### DOCUMENT PASSAGE
-=-=-=-=-

Pavement Maintenance Program (PMP)
The City of Happy Valley has close to 150 centerline miles of roadway which totals to a value of almost $50 million dollars. This asset happens to be the largest asset owned and operated by the City of Happy Valley. It goes without saying that keeping these streets in good condition is very important. Not only for the safety of the traveling public but also from a infrastructure investment and maintenance stand point.
Prioritizing repair and maintenance of the streets is not an easy task. In 2016 the City hired a consulting firm which specialized in pavement conditioning analysis. This firm reviewed each individual roadway by performing a visual and mechanical inspection. Streets were then rated on a scale of 0 – 100 with 100 being a completely new roadway. This rating has an industry name commonly known as a Pavement Quality Index Rating (PQI). Once all of the roadways were rated and input into the associated computer application, a priority maintenance schedule was created. This schedule is completely automated and gives staff the ability to run reports based on a given year to determine estimated maintenance costs and specific areas of need. Program categories for each individual roadway are chosen utilizing the computer generated lists and subsequent visual and manual review.
Presently, the City’s Pavement Management Program is broken up into two program categories Pavement Maintenance Project (Preventative Maintenance) & Pavement Reconstruction Project (Restoration). Pavement maintenance is a process of providing a surface treatment while pavement reconstruction provides a complete repaving solution. Lists of past projects can be found with the links at the bottom of this page. This year’s projects are listed directly below.
PAVEMENT MAINTENANCE PROJECT
Contract Awarded to: Blackline, Inc.
If your street has been scheduled for Slurry Seal please be aware YOUR STREET WILL BE CLOSED: Between the hours of 7:00 am and 6:00 pm on the on the day your roadway is scheduled to be slurry, the street will be blocked off and no traffic will be allowed to come or go. If cars are left on the roadway they will be towed. You will need to leave your car at home or park it outside of the slurry seal boundary (see location map). You will not be able to drive on it
Pavement Maintenance Treatment Options
Patch/Base Repair – Base repair is a localized treatment method used to remove and replace both the base and the surface layers of a failed section of the road. Base repair is an isolated re-build that replaces only a particular area or bad section of the road that needs repair. A failed section of the roadway is cut out and then replaced with new base material and asphalt.

-=-=-=-=-

### STUDY MATERIAL
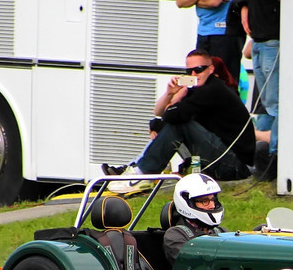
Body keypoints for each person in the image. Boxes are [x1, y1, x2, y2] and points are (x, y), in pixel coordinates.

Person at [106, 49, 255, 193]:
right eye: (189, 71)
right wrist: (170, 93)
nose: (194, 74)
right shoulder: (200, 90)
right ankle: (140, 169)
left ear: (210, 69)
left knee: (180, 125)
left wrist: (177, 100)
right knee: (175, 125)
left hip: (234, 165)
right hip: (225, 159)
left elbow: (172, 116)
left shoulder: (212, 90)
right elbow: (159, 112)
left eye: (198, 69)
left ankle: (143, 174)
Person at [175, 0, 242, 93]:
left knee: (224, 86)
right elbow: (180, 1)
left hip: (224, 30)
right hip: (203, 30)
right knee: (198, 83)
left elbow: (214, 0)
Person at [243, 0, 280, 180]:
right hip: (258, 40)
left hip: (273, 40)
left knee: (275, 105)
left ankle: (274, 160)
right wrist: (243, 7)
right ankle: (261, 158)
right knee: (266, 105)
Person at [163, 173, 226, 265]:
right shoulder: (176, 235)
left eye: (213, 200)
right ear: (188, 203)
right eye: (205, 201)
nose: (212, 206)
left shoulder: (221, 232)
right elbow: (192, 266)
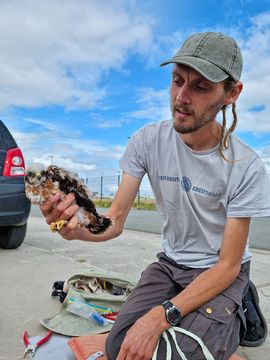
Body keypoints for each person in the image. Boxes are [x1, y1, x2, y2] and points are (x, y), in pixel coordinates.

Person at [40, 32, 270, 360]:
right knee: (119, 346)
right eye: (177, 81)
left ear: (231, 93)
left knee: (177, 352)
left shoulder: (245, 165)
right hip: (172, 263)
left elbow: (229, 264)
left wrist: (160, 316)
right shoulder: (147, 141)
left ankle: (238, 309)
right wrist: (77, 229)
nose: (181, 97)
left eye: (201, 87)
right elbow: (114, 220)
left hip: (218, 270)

-=-=-=-=-

### PROBLEMS TO SOLVE
- 1) According to the pavement maintenance page, which company was awarded the Pavement Maintenance Project contract?
- 2) Set down, word for word, the part of the pavement maintenance page that opens with the words containing "Presently, the City’s" and closes with "listed directly below.".

### RESULTS OF THE TASKS
- 1) Blackline, Inc.

- 2)
Presently, the City’s Pavement Management Program is broken up into two program categories Pavement Maintenance Project (Preventative Maintenance) & Pavement Reconstruction Project (Restoration). Pavement maintenance is a process of providing a surface treatment while pavement reconstruction provides a complete repaving solution. Lists of past projects can be found with the links at the bottom of this page. This year’s projects are listed directly below.